Her sudden disgust gave Anders the chance he needed. He managed to get up and dive into a trash heap at the side of the alley, pushing debris and old food aside. He came up with a piece of rotted lumber and cracked it in half so that the edge was pointed and sharp. He rushed at her and tackled her to the ground.
"Edward! Get him off me!" she screamed, beating at Anders. She was stronger than he, they both knew it, but in his sudden burst of adrenaline he had her pinned to the cobbledstone pavement, the stake aimed at her heart. She stared straight into Edward's eyes, commanding him silently to get up and pull Anders away. He felt that tightening in his head, the burning inside his skull, and a sudden compulsion to do as she wished. He would do anything... he knew she was once again trying to control his mind and fought it. It was the old familiar feeling of being taken over, the feeling that had invaded him the last time she used it on him. This time he had prepared for it. He used his own powers, the psychic abilities that all vampires have, to push her out. To command himself not to move. He looked away.
Anders went flying as Marantha kicked him, his body hitting the wall. There was a series of cracks as his bones snapped. He landed on the ground, rolling his head from side to side, and blood began to trickle out of his mouth. He moaned and closed his eyes. Edward looked up at Marantha, who was still on the ground. Moving closer, he saw that the stake protruded from her chest. Black blood was welling up around it and seeping into her burgundy dress, making a rapidly growing stain.
She glared at him. In the diminished moonlight her eyes looked black. They held him and he froze on the spot.
"Take it out," she croaked, "take it out so I can heal." When he didn't move, she forced some authority into her voice. "Take it out of me, Edward! Come! Why do you stand there like that?" Her voice faltered as she realized he had no power over him anymore. She just stared. Then her eyes closed and she didn't look so fierce anymore.

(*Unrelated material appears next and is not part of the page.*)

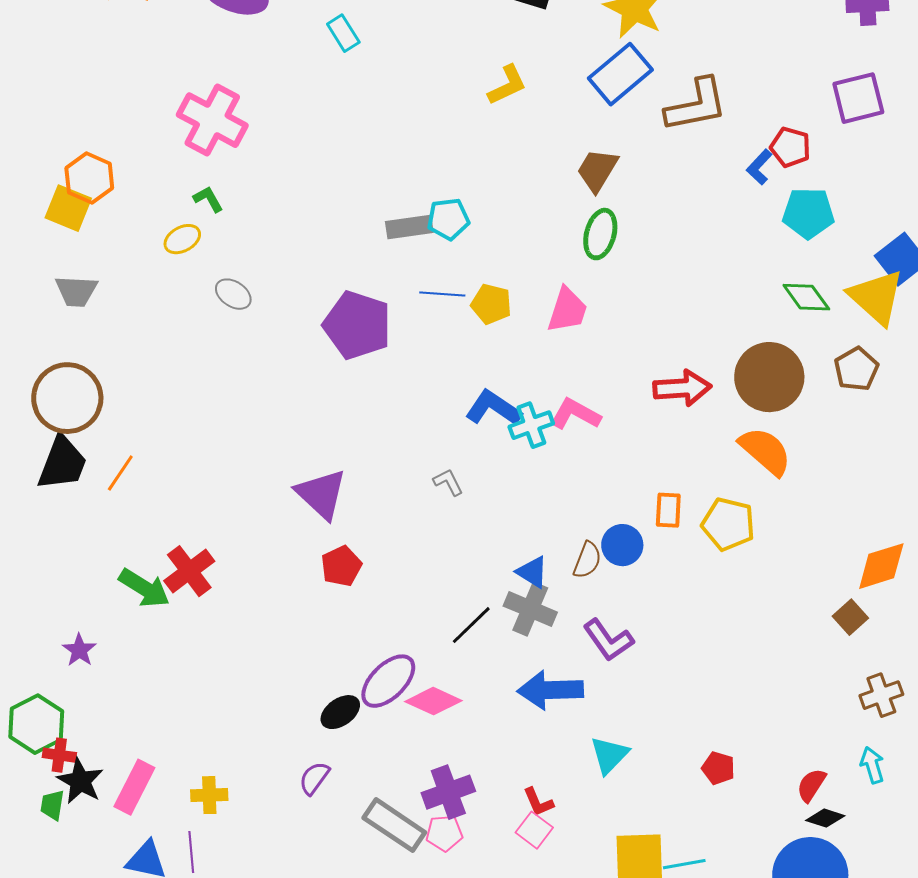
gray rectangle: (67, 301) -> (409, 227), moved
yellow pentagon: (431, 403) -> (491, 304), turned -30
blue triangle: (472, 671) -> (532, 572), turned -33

"Edward," she whispered, "I love you."
Her eyes flicked open one last time. The ferocity was back, the bloodthirsty murderous god staring at her lost lamb.
As he watched, her body faded to grey. It disintegrated into ashes and the stake clattered to the ground. Edward looked at that spot for a long time, but he didn't see it. The image floating in front of his eyes, like the shape of the sun burned into his retinas, was the stain on her chest. That heart-shaped stain.
As the sun rose in the forest the next morning, no birds sang or chirped in joyous reprise. It was completely silent. Like a graveyard. Something fluttered down to the ground, then another, like dead leaves after winter had killed the trees they grew from. But they weren't leaves. They were sheets of white paper, covered in writing. One by one, they slowly fell, making graceful patterns in the grey dawn air.
Edward sat up in a large maple tree, perched in the fork of two sturdy branches. He tore pages out of his journal and watched them float on the wind. He had been doing it all night, passing the time until the sun came up. The only noise in the forest was of tearing paper.
He looked up only when the glowing sun crested the horizon, the sun he had thought he would never see again. He smiled crookedly at it. His eyes were glazed and did not move, did not see. They were empty.
As the sun's light reached him, he stood up on the branch. He was unafraid now. Nothing, no one, could ever hurt him again. He extended his arms and threw back his head. The sun's rays penetrated his body and a burning sensation swept over him. It was intense, not exactly painful but powerful, and he screamed as his eyes burst into flames. As his body disintegrated and his thoughts lost coherency, the last idea in his mind was that of peace. Finally, peace.
His ashes retained human shape for a split second before the wind scattered them about the forest. The journal fell twenty feet to the ground. As it struck, a lone bird began to sing.